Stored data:
━━━

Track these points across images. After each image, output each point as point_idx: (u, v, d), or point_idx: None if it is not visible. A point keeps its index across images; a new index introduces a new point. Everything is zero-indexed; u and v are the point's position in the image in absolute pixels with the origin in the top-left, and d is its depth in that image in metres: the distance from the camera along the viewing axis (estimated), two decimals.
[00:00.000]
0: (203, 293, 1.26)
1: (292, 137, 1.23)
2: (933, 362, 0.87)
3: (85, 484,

━━━

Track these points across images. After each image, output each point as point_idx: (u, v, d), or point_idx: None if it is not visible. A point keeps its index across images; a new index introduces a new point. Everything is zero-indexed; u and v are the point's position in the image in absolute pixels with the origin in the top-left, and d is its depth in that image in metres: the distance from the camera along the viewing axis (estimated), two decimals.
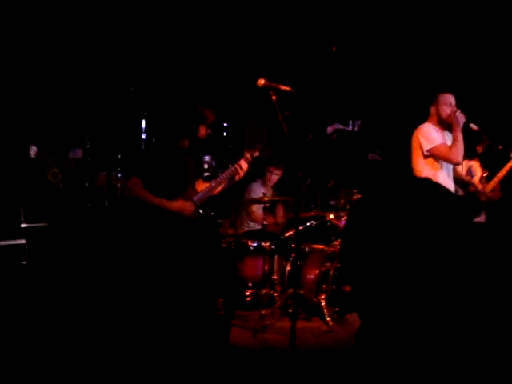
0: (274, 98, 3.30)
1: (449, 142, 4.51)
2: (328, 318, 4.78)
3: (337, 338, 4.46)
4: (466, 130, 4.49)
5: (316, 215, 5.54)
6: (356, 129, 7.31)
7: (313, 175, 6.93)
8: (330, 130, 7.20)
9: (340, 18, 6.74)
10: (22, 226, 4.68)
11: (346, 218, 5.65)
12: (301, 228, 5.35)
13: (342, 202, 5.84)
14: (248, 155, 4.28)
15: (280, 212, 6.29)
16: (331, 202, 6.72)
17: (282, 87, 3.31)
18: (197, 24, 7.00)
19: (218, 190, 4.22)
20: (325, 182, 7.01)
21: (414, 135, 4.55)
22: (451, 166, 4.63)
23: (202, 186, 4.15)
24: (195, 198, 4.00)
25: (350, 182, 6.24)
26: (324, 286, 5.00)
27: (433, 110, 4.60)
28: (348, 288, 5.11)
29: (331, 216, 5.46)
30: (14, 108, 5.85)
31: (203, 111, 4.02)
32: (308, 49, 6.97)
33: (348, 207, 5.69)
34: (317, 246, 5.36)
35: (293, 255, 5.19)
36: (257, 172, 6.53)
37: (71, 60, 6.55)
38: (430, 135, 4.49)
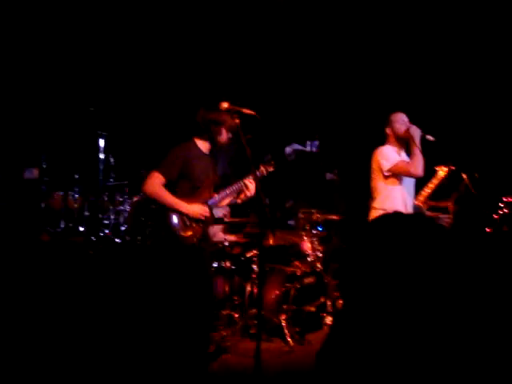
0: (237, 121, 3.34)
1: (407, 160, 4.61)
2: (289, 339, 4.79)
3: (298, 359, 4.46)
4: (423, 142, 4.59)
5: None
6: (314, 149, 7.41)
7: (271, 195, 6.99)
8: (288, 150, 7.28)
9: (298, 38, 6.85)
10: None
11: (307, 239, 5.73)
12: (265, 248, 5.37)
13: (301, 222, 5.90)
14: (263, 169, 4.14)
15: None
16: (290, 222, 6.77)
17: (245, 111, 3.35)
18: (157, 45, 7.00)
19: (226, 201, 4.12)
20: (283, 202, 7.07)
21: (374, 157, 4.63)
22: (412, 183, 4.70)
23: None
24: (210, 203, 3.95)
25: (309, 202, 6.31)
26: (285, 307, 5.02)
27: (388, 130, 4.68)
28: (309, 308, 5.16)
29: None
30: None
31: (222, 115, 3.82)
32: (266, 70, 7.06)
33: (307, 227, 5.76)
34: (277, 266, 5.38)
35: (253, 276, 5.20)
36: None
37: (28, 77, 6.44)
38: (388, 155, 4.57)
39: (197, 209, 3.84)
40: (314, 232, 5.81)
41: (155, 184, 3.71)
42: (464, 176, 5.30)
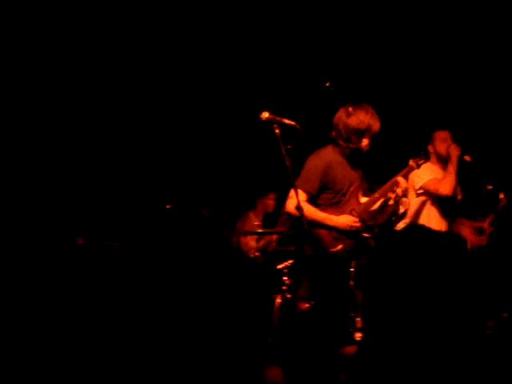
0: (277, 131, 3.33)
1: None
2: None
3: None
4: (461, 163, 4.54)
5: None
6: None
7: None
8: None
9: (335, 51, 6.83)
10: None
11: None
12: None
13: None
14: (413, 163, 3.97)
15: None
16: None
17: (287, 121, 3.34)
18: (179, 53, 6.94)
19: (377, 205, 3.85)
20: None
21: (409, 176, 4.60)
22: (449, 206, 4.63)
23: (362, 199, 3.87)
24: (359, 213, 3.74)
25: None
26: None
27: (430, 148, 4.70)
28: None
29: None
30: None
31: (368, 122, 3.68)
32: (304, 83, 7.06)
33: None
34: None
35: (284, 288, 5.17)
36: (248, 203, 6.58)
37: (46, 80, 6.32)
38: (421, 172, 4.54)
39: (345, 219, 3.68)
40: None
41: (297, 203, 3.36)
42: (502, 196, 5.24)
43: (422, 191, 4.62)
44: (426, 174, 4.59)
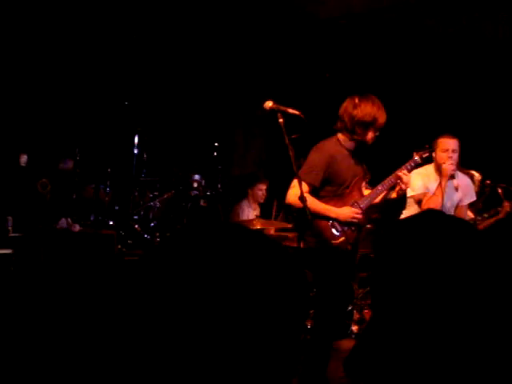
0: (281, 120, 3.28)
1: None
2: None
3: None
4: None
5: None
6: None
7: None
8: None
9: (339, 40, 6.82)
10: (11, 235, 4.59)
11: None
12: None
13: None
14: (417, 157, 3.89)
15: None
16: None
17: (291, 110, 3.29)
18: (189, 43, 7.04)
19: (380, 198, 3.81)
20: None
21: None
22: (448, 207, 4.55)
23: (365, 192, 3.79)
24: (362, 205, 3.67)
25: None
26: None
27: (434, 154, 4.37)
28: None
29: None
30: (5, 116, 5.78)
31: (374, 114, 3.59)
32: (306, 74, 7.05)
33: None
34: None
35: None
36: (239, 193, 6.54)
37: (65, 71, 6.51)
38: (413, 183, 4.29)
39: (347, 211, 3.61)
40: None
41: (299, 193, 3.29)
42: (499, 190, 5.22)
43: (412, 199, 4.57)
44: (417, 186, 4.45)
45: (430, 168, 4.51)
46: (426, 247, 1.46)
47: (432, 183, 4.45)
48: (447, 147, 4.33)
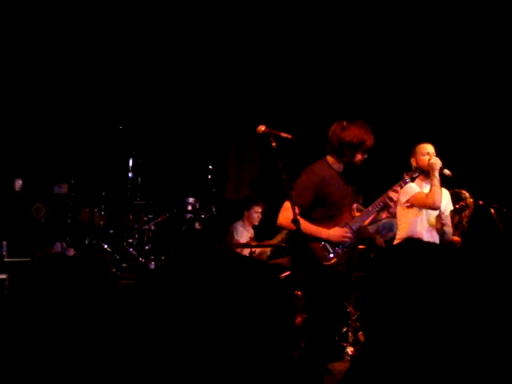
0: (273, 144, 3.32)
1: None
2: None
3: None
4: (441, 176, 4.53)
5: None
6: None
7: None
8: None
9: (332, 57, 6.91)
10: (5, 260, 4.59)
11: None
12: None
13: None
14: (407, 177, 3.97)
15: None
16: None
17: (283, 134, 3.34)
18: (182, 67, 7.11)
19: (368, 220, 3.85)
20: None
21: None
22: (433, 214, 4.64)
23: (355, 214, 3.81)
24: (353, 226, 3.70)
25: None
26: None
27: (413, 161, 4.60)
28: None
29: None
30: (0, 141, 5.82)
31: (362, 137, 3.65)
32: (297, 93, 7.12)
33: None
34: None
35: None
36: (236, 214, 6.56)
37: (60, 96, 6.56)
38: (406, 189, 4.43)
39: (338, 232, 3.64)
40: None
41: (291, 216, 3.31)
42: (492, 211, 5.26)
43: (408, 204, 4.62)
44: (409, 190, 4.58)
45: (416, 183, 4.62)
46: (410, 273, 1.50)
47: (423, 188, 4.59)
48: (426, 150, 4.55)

━━━

■ **What you have to do**
Above are the records. Print exactly, and only, the lines from the line with "19: (218, 190, 4.22)" to the line with "37: (71, 60, 6.55)", both inclusive.

■ **Task solution**
19: (218, 190, 4.22)
20: (325, 182, 7.01)
21: (414, 135, 4.55)
22: (451, 166, 4.63)
23: (202, 186, 4.15)
24: (195, 198, 4.00)
25: (350, 182, 6.24)
26: (324, 286, 5.00)
27: (433, 110, 4.60)
28: (348, 288, 5.11)
29: (331, 216, 5.46)
30: (14, 108, 5.85)
31: (203, 111, 4.02)
32: (308, 49, 6.97)
33: (348, 207, 5.69)
34: (317, 246, 5.36)
35: (293, 255, 5.19)
36: (257, 172, 6.53)
37: (71, 60, 6.55)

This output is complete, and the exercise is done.